PASSAGE PROVIDED -
* * *

Saturday 26 February 2011

"You Country Coin"

We're in Munnar in the Western Ghats in Kerala, south India. It's cold and rainy and we're surrounded by tea, it could be home except for how amazingly, almost scarily, friendly many people are. Yesterday a milk salesman (as far as I could gather) invited us into his house for some tea, much to the amicable confusion of his severely elderly mother.
   We met the chap whilst sheltering from the rain under the roof of a tiny 'temple' (This may make me sound like an uncouth pleb but it was literally a shed with a rock wearing a colourful skirt inside. I'm yet to understand Hinduism...). The whole area we were walking in is owned by a company called 'Tata' and most of the land is given over to the tea plantations (the tea is supplied to Tetley - as I found out when our new friend produced a branded bag from his shirt pocket - I didn't ask where he stored the milk). The tea trees slide in wobbly green lines down the hill and are tended by an army of fast-snipping edward scissor hands (little Indian ladies - is there any other kind? - I'm pretty sure the only way all the gazillion members of an Indian family can fit in their house is to store grandma under the floor boards) it's all very picturesque. Our new friend plied us with tea and a strawberry washed in a grotesquely brown puddle before inviting me to ride his little motorbike, something I think he may have regretted from the look on his face when it dragged me to a soggy stop in front of him a wobbly five minutes later.

* * *

BRIEF 1 -
Name every place the Munnar blog post mentions by name.
BRIEF 2 -
Write what comes next in the Munnar blog post, following on from its final sentence.
The items are separate material with no link to the Munnar blog post.

INFORMATION GIVEN -
* * *

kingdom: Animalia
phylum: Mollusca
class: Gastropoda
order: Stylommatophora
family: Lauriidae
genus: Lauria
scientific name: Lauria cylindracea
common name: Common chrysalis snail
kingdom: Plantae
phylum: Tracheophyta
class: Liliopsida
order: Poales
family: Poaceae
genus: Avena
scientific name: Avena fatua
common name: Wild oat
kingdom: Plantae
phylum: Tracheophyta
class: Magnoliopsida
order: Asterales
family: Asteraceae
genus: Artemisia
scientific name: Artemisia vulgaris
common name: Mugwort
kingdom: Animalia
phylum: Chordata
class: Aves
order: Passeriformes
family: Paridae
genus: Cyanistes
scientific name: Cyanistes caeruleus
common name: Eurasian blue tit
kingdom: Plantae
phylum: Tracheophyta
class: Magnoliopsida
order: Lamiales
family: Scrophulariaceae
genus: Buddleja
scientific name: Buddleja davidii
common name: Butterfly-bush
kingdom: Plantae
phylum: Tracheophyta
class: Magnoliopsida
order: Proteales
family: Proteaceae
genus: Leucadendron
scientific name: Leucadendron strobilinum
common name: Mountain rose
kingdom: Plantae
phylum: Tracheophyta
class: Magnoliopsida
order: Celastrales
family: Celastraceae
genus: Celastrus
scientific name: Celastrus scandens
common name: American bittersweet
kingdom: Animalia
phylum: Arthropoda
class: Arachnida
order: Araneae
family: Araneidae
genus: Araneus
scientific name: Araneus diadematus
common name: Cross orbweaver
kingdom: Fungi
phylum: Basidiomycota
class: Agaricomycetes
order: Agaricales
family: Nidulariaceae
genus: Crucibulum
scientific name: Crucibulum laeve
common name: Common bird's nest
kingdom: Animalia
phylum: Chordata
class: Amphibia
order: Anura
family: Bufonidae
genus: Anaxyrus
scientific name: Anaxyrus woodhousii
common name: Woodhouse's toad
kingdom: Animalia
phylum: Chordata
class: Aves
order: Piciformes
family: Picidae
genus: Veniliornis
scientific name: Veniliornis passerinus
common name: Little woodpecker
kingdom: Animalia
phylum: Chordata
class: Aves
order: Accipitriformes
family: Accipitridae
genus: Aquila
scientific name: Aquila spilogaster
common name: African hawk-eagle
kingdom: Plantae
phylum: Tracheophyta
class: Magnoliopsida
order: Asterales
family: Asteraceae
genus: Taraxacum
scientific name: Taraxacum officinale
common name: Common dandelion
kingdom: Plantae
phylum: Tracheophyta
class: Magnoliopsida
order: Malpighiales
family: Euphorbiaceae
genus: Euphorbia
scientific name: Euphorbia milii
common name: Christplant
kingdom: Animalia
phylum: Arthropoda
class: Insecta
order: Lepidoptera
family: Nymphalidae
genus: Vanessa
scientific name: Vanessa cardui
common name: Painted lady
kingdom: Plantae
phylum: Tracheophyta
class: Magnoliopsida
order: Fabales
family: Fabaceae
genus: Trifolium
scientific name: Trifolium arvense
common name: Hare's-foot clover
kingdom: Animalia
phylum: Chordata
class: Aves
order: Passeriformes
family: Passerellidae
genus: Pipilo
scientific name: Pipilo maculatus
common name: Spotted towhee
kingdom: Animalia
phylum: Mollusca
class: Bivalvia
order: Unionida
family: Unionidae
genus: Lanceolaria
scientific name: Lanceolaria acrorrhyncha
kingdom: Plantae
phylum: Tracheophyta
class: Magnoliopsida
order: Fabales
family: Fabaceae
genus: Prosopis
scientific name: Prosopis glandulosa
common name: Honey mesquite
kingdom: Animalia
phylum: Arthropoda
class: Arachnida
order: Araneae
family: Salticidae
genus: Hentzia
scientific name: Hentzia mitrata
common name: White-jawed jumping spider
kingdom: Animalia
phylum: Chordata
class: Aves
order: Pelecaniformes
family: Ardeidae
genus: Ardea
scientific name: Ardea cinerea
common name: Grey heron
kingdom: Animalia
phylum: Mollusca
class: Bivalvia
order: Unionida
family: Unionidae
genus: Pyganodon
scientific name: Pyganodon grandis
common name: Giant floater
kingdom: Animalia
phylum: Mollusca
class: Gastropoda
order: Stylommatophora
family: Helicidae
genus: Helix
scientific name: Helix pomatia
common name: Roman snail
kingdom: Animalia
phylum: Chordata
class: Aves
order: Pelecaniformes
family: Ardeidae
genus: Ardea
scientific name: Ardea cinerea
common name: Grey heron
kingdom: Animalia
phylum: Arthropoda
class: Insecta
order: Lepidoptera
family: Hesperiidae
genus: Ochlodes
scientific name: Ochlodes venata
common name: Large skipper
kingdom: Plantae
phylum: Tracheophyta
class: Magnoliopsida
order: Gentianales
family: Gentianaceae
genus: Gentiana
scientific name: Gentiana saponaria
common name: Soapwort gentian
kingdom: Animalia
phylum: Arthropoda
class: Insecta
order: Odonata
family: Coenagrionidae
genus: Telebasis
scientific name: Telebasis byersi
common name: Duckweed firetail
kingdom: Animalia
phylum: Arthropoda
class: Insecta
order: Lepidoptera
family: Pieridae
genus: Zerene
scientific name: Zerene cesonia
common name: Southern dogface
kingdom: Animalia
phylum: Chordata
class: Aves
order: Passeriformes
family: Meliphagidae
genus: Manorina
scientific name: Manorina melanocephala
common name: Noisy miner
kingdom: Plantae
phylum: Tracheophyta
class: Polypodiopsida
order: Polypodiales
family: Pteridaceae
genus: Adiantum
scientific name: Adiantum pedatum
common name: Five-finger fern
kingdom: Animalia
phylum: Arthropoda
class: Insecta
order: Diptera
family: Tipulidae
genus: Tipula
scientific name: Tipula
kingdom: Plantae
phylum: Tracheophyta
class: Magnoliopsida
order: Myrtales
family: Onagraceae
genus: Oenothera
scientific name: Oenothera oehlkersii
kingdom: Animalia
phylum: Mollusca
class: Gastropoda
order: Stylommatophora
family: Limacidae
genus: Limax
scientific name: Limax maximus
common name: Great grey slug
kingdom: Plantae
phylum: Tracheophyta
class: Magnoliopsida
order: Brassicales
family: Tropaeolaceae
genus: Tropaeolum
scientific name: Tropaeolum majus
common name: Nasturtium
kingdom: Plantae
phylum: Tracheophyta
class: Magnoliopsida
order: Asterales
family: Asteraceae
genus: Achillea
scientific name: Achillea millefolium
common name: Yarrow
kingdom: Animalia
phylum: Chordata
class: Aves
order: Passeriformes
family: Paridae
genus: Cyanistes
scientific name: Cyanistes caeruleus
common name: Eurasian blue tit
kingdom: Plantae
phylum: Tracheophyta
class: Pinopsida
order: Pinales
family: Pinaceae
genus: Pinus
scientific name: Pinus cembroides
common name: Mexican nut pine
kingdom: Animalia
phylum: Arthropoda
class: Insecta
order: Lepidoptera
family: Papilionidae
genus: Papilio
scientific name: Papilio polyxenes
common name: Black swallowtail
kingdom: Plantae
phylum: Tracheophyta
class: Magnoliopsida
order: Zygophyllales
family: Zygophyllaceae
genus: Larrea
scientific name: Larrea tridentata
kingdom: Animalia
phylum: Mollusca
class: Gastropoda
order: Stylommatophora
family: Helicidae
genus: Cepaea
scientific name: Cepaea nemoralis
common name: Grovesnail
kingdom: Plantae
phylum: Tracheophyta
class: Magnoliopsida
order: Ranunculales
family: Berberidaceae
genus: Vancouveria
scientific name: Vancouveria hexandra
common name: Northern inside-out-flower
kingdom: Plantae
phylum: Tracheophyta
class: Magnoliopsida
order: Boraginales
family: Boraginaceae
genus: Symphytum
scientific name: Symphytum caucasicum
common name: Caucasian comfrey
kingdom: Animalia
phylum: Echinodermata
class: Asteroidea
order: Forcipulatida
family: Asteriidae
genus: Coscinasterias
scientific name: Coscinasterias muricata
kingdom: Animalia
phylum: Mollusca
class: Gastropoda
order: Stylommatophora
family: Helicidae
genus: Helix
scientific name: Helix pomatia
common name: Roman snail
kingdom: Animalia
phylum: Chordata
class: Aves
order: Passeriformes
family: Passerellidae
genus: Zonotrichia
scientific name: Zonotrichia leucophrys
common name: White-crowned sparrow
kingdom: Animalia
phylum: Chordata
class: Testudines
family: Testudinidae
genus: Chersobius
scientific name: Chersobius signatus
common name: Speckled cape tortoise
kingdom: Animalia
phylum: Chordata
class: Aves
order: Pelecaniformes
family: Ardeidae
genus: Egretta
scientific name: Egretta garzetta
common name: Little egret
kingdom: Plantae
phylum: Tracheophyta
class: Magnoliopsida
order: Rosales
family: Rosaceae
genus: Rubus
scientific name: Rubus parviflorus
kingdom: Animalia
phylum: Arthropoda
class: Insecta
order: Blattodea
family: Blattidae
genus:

* * *

RESULT 1 -
Munnar, the Western Ghats, Kerala, south India

RESULT 2 -
On the walk back a school boy persistently dogs us, asking for "you country coin". He doesn't know any other English. I don't think he even knows what what he's saying means. This doesn't provide a very satisfying reply when I engage him in my usual conversational game (see previous post); The only questions I can make fit make me look just as silly as he does on reply: "where's a picture of a woman who's knickers you'd like to sniff?". "uh that's disgusting! And you'd probably be liable for treason or something...".

No time left, err .... in conclusion Western Ghats Good.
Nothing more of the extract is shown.